**Work instructions**
Among the entries that follow, the required portion opens with the line containing "students' initial work." and closes with the line containing "## Motivation". Give that portion again exactly, and nothing else.

(Extracted information begins)

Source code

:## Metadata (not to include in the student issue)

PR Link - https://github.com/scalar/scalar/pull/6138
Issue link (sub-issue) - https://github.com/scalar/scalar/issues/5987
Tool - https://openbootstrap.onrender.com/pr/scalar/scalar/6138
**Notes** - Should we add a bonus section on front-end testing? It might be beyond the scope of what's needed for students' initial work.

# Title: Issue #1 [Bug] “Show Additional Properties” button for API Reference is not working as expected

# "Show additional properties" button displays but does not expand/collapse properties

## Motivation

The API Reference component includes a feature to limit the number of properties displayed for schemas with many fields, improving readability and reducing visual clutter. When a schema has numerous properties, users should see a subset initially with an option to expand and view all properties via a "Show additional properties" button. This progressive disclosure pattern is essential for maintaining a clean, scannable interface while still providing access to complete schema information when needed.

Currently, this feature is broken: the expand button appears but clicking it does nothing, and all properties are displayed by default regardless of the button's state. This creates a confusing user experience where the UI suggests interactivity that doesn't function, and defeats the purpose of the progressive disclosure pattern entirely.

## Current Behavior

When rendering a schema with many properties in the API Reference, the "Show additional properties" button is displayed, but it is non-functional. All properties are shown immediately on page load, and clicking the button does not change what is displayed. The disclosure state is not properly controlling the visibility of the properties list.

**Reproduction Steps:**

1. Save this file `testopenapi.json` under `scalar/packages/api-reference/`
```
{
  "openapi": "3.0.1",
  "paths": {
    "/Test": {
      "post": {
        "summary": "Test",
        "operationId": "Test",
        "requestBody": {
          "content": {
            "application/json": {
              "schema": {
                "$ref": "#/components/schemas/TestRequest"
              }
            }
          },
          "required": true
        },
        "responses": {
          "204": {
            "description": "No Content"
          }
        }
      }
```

(Extracted information ends)

**Written reply**
**Notes** - Should we add a bonus section on front-end testing? It might be beyond the scope of what's needed for students' initial work.

# Title: Issue #1 [Bug] “Show Additional Properties” button for API Reference is not working as expected

# "Show additional properties" button displays but does not expand/collapse properties

## Motivation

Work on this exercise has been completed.